2. Background Information
In the petroleum industry, there is considerable value in the ability to monitor the flow of petroleum products in the production pipe of a well in real time. Historically, flow parameters such as the bulk velocity of a fluid have been sensed with venturi type devices directly disposed within the fluid flow. These type devices have several drawbacks including that they provide an undesirable flow impediment, are subject to the hostile environment within the pipe, and typically provide undesirable potential leak paths into or out of the pipe. In addition, these type devices are also only able to provide information relating to the bulk fluid flow and are therefore unable to provide information specific to constituents within a multi-phase flow.
Some techniques utilize the speed of sound to determine various parameters of the fluid flow within a pipe. One technique measures the amount of time it takes for sound signals to travel back and forth between ultrasonic acoustic transmitters/receivers (transceivers). This is sometimes referred to as a “sing-around” or “transit time” method. U.S. Pat. Nos. 4,080,837, 4,114,439, 5,115,670 disclose variations of this method. A disadvantage of this type of technique is that gas bubbles and/or particulates in the fluid flow can interfere with the signals traveling back and forth between the transceivers. Another disadvantage of this type of technique is that it considers only the fluid disposed between transceivers during the signal transit time. Fluid flow within a well will very often be non-homogeneous, for example containing localized concentration variations (“slugs”) of water or oil. Localized concentration variations can affect the accuracy of the data collected.
Multiphase flow meters can be used to measure the flow rates of individual constituents within a fluid flow (e.g., a mixture of oil, gas, and water) without requiring separation of the constituents. Most of the multiphase flow meters that are currently available, however, are designed for use at the wellhead or platform. A problem with utilizing a flow meter at the wellhead of a multiple source well is that the fluid flow reaching the flow meter is a mixture of the fluids from the various sources disposed at different positions within the well. Thus, although the multiphase meter provides information specific to individual constituents within a fluid flow (which is an improvement over a bulk flow sensors), the information they provide is still limited because there is no way to distinguish sources.

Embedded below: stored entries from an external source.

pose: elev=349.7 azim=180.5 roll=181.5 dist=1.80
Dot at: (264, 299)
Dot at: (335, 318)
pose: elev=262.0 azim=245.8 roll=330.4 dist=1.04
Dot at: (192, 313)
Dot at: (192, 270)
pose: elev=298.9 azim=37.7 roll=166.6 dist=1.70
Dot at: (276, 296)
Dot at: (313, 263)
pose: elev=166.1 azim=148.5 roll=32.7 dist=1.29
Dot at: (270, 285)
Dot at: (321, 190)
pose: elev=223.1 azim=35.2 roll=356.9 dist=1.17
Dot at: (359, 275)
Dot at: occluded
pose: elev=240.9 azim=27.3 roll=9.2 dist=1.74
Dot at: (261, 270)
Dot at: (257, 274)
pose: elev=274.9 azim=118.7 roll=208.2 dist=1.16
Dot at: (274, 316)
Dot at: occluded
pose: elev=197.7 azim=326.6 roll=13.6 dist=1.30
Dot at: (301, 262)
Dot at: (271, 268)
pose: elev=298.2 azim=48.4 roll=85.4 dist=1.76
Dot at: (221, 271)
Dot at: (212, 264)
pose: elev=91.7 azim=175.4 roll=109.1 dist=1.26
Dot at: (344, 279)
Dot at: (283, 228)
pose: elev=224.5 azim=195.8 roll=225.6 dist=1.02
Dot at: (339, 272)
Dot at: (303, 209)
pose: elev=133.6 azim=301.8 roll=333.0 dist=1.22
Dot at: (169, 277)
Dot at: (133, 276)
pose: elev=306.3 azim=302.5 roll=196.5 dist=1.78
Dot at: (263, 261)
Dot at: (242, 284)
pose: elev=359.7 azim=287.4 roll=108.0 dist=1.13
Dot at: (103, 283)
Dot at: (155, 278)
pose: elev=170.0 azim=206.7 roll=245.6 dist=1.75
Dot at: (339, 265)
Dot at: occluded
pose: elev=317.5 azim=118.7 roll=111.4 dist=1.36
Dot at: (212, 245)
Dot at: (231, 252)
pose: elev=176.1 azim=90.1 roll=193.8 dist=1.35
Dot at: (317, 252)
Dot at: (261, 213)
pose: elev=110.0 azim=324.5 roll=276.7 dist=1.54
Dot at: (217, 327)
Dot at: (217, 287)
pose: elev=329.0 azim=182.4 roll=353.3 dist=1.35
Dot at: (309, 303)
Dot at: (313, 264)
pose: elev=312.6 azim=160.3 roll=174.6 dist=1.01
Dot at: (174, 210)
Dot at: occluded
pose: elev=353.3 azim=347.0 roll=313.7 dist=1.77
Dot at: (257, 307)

Acquiring reliable, accurate fluid flow data downhole at a particular source environment is a technical challenge for at least the following reasons. First, fluid flow within a production pipe is hostile to sensors in direct contact with the fluid flow, and can cause the sensors to erode, corrode, wear, or otherwise compromise their integrity. In addition, the hole or port in the pipe through which the sensor makes direct contact, or through which a cable is run, is a potential leak site, which is highly undesirable. Second, the environment in most wells is harsh, and is characterized by extreme temperatures, pressures, and debris. Extreme temperatures can disable and limit the life of electronic components. Sensors disposed outside of the production pipe may also be subject to environmental constituents such as water (fresh or salt), steam, mud, sand, etc. Third, the well environment makes it difficult and expensive to access most sensors once they have been installed and positioned downhole.
What is needed, therefore, is a reliable, accurate, and compact apparatus for sensing fluid flow within a pipe that can sense fluid flow within a pipe in a non-intrusive manner over a broad range of conditions, that is operable in an environment characterized by extreme temperatures and pressures and the presence of debris, that can operate remotely, and that is not likely to need replacement or recalibration once installed. Such are the objects of the present disclosure.